1Е.В. Скрылева
О ХУДОЖЕСТВЕННОМ ПРОСТРАНСТВЕ НЕИГРОВОГО КИНО
Статья посвящена документальному кинематографу, объективность которого ставится под вопрос. На конкретных примерах автор доказывает, что современное неигровое кино - это особый вид художественного пространства, напрямую связанный с устройством самой жизни. Отказываясь от каких бы то ни было комментариев, режиссер-документалист тем самым предоставляет зрителю возможность без информационного шума и спецэффектов посмотреть новыми глазами на привычные вещи и события повседневности.
Ключевые слова: неигровое кино, неожиданность, созерцание, кадр.
На первый взгляд отличия документального фильма от художественного совершенно очевидны: в первом из них нет актеров, все события реальны, а факты достоверны и представляют интерес прежде всего для историков, социологов, психологов. Однако являются ли слова «документальное» и «художественное» настоящими антонимами?
Считать неигровое кино беспристрастным историческим свидетельством можно лишь условно, так же как отнюдь не беспристрастны учебники истории с их отбором и интерпретацией фактов. В таком случае не является ли сам термин «документальное кино» оксюмороном? Что останется от факта, если вынуть его из контекста? Зачастую сам свидетель, герой событий не знают всех подробностей той ситуации, в которую они погружены. Тот, кто берет в руки камеру, пользуется возможностью интерпретации фактов, причем численность съемочной группы не влияет на уровень символичности произведения. Документальное кино нельзя считать носителем чисто объективной информации (если не счи-
© Скрылева Е.В., 2010 102
тать образцовым кинофильмом снятую на камеру адресную книгу или работу камеры наблюдения в метро).
Ни один кадр из документальных фильмов серии «Почему мы сражаемся» (режиссер Фрэнк Капра, 1943 г.) не был снят специально для них. Однако А. Базен характеризует эти фильмы так:
Они умудряются быть такими же захватывающими, как полицейский роман. Я думаю, что историк кино может усмотреть в этой серии рождение нового жанра: идеологического (здесь и далее курсив мой. - Е. С.) кинодокумента, создаваемого средствами монтажа. <...> Монтаж здесь имеет целью не столько показывать, сколько доказывать1.
Режиссер Александр Роднянский по поводу документальных фильмов «новой волны» делает такое точное замечание:
Главный герой... - это автор. И все документалисты, поверьте, твердо отдают себе в этом отчет. Они снимают авторское кино, манипулируя при этом живыми людьми. <...> Любое документальное кино - это дневниковый способ выяснения отношений с самим собой2.

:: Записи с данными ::
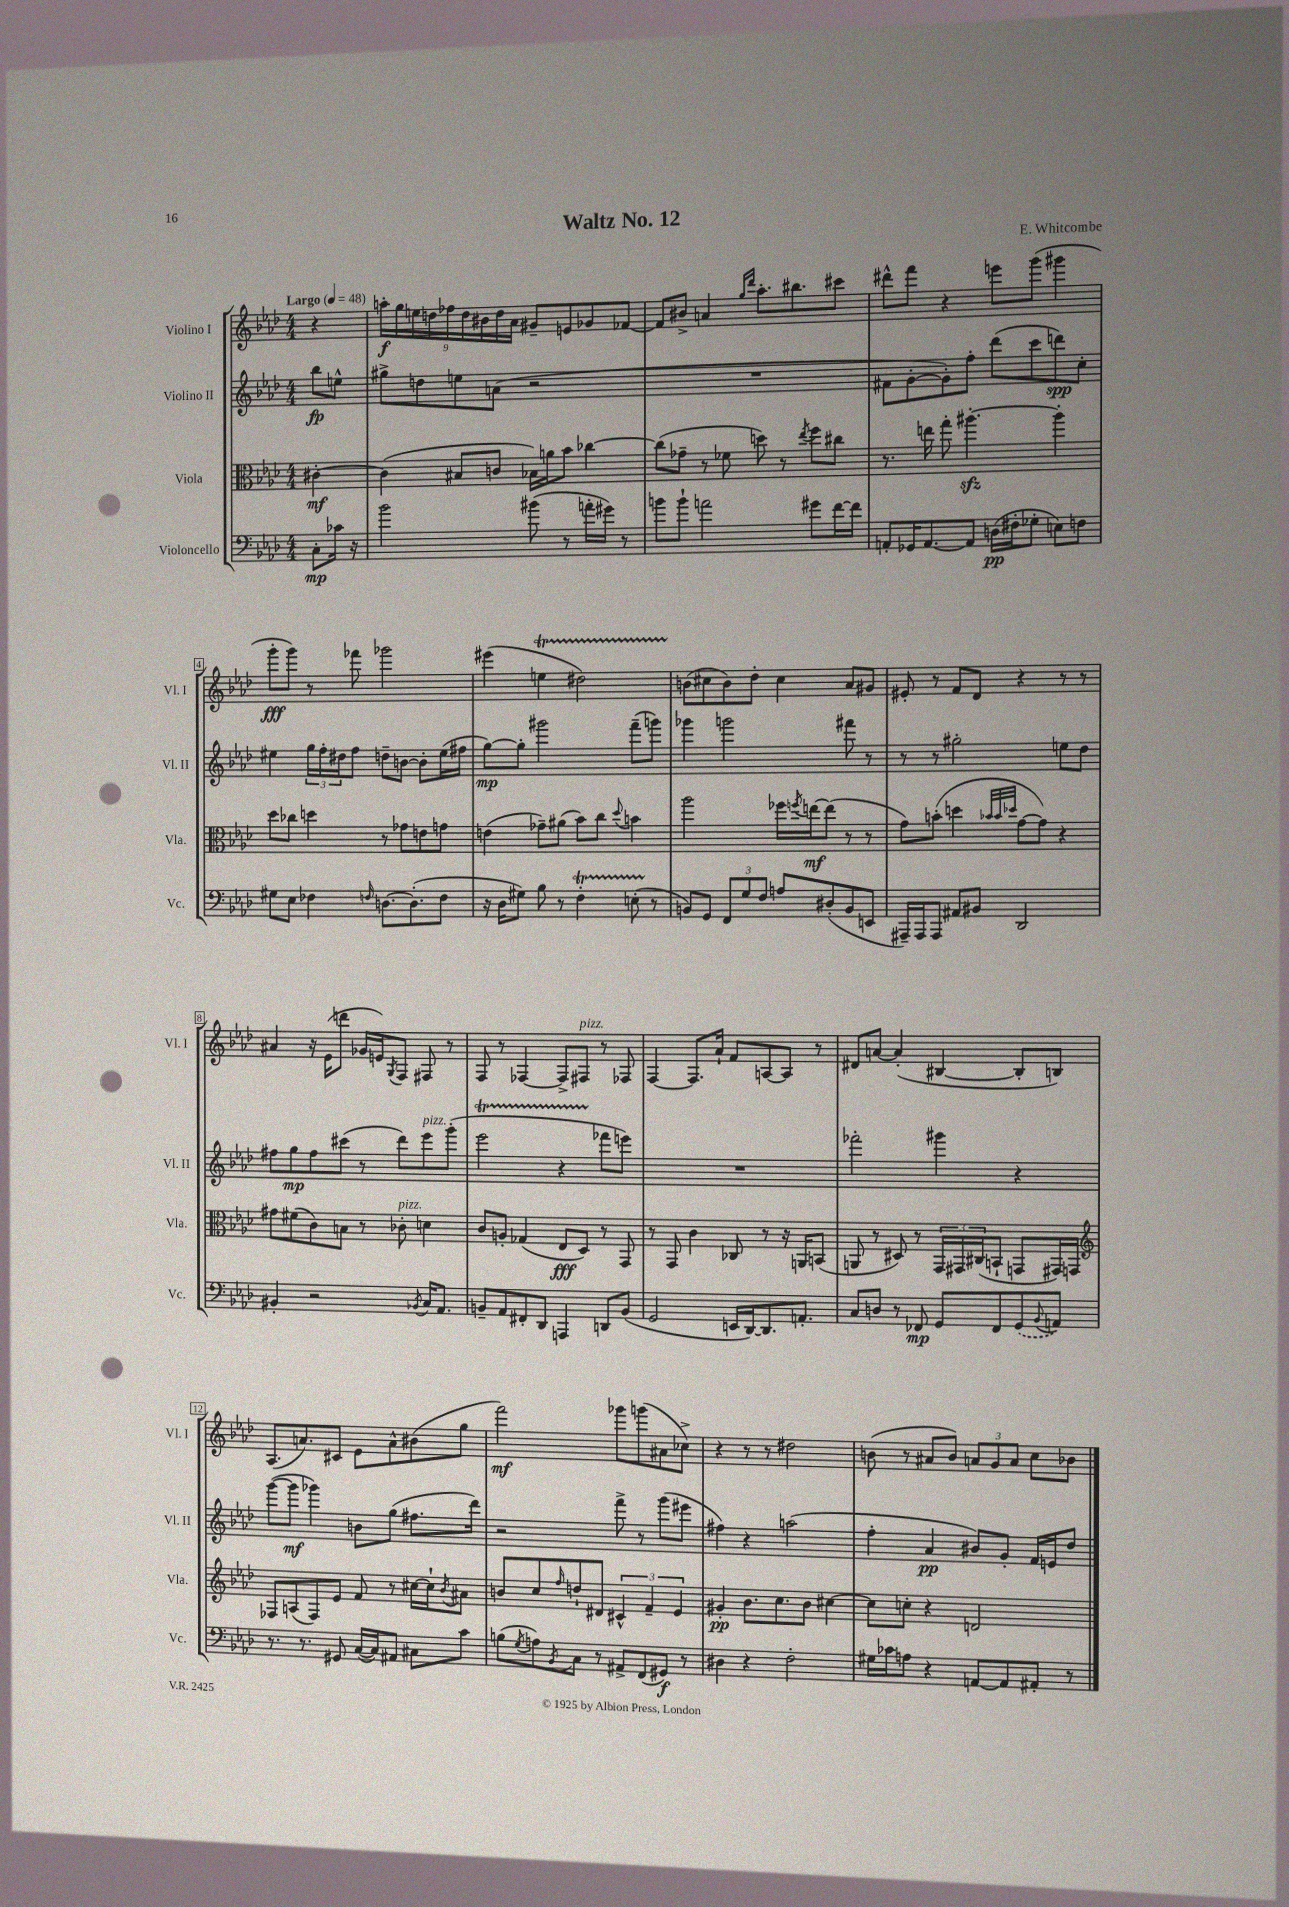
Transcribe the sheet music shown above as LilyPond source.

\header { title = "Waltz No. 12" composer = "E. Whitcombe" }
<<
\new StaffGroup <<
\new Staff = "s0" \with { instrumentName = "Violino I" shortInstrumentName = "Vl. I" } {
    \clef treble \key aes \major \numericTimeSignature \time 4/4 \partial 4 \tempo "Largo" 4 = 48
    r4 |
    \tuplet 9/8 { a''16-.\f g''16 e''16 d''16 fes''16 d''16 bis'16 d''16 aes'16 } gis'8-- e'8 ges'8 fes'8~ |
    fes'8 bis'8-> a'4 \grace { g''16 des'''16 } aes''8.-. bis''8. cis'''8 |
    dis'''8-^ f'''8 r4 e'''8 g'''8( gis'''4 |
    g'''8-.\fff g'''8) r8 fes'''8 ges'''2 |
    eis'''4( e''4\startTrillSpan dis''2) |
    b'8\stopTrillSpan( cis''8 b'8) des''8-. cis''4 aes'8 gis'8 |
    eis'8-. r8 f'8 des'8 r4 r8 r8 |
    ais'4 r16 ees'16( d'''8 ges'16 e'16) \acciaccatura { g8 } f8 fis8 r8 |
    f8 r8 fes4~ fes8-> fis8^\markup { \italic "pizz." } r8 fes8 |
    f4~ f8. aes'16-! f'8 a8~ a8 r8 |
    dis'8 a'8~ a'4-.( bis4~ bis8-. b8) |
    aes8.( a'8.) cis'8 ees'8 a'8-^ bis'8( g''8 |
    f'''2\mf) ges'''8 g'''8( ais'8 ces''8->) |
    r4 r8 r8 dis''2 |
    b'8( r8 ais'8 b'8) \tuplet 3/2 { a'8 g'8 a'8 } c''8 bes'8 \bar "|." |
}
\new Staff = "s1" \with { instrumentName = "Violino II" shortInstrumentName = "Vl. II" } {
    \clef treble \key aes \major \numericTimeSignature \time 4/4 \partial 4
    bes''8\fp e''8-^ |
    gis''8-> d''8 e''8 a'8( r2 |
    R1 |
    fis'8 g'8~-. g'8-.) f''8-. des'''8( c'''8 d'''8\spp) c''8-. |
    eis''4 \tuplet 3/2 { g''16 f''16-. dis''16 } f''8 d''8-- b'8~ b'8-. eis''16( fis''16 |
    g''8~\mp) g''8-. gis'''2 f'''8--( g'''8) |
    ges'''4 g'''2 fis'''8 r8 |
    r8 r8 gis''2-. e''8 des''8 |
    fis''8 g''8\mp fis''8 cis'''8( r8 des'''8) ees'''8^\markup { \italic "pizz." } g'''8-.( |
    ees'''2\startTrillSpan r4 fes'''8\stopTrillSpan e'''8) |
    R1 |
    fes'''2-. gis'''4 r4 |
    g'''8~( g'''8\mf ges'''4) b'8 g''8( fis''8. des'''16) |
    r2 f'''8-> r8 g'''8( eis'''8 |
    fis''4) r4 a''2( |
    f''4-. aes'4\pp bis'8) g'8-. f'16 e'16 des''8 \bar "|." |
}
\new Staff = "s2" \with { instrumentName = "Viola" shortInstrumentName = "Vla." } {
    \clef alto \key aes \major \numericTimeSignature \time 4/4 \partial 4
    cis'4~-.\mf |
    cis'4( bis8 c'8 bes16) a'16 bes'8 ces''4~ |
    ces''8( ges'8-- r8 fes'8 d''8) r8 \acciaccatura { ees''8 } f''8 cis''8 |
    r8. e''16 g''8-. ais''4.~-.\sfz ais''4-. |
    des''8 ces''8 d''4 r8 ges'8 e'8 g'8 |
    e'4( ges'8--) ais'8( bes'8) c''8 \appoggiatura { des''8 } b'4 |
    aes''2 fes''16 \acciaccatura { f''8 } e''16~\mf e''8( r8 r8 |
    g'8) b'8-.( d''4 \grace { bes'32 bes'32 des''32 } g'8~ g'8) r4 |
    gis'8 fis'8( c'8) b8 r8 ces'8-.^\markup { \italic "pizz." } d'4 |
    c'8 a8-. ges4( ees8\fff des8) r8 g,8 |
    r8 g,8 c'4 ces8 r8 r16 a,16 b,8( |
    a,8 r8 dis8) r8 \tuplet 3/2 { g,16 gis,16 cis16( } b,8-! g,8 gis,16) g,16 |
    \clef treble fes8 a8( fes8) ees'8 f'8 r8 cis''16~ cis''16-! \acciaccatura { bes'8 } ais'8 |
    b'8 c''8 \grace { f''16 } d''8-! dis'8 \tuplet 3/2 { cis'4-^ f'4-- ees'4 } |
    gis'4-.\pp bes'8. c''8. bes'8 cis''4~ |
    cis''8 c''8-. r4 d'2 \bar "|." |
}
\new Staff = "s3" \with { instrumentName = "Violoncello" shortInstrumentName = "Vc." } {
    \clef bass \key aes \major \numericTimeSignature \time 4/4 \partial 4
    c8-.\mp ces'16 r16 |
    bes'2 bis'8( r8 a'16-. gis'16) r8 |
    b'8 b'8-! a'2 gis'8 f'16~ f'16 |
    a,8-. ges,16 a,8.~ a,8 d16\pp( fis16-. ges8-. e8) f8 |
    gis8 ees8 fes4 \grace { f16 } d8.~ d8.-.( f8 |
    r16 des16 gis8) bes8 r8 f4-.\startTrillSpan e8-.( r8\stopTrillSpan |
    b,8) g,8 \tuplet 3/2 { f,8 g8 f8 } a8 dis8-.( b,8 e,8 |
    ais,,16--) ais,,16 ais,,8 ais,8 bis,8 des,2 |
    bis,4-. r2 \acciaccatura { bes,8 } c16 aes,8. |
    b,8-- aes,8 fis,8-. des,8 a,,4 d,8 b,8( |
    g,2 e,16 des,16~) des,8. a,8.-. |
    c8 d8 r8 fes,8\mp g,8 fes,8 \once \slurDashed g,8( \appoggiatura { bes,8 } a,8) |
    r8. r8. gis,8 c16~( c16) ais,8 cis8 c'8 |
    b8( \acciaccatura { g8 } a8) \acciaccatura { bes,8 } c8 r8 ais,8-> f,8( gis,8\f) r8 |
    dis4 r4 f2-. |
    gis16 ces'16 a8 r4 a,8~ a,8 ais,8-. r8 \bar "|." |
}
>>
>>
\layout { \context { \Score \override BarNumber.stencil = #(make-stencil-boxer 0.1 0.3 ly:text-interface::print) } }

:: Задания ::
1. В каком году вышла серия фильмов «Почему мы сражаемся», о которой говорится в статье о неигровом кино?
2. Назовите все ключевые слова, приведенные в статье о неигровом кино.
3. Продолжите статью о неигровом кино после последнего приведенного фрагмента.

:: Ответы на задания ::
1. В 1943 году.

2. Неигровое кино, неожиданность, созерцание, кадр.

3.
Итак, поставлена под сомнение полная объективность авторов документального фильма в отборе и монтировании кадров, фиксирующих события и взаимоотношения людей. Кроме того, возникла тенденция отказаться от самого термина «документальное кино» в пользу кино неигрового, т. е. не имеющего в своей основе вымысла. Попытаемся выяснить, почему же в таком случае это кино претендует на высокое звание особого вида искусства. Для решения этой задачи вспомним важное теоретическое положение Ю.М. Лотмана:
Высокая информационная насыщенность художественного текста достигается тем, что благодаря сложным и не вполне понятным его внутренним механизмам, структурная закономерность не понижает в нем информационности. <...> Следовательно, при художественном общении и язык эстетического контекста, и текст на этом языке на всем протяжении должны сохранять неожиданность3.
Несмотря на всю документальность неигрового кино, одной из его главных ценностей является неподготовленная, неожиданная реакция зрителя. Фильм «Жить вечно» (режиссер Джон Дауэр, 2003 г.) рассказывает об эпохе бритпопа - музыкального направления конца 1990-х годов. В фильме смонтированы интервью, фотографии, вырезки из газет, фрагменты музыкальных клипов.
Кульминационный момент фильма наступает, когда солиста группы спрашивают, каково это - уступить первое место сопернику, остаться на вторых ролях; музыкант теряется, шумно сглатывает, откашливается, хочет выпить, - но бокал пуст, он тянется за бутылкой. Можно было ожидать, что после этого на экране появится «победитель», раз уж фильм в основном строится на интервью с этими двумя музыкантами. Но неожиданно ничего подобного не происходит, и такое зияние, умолчание о триумфе другого человека подчеркивает весь драматизм сцены, развернувшейся на глазах у зрителя.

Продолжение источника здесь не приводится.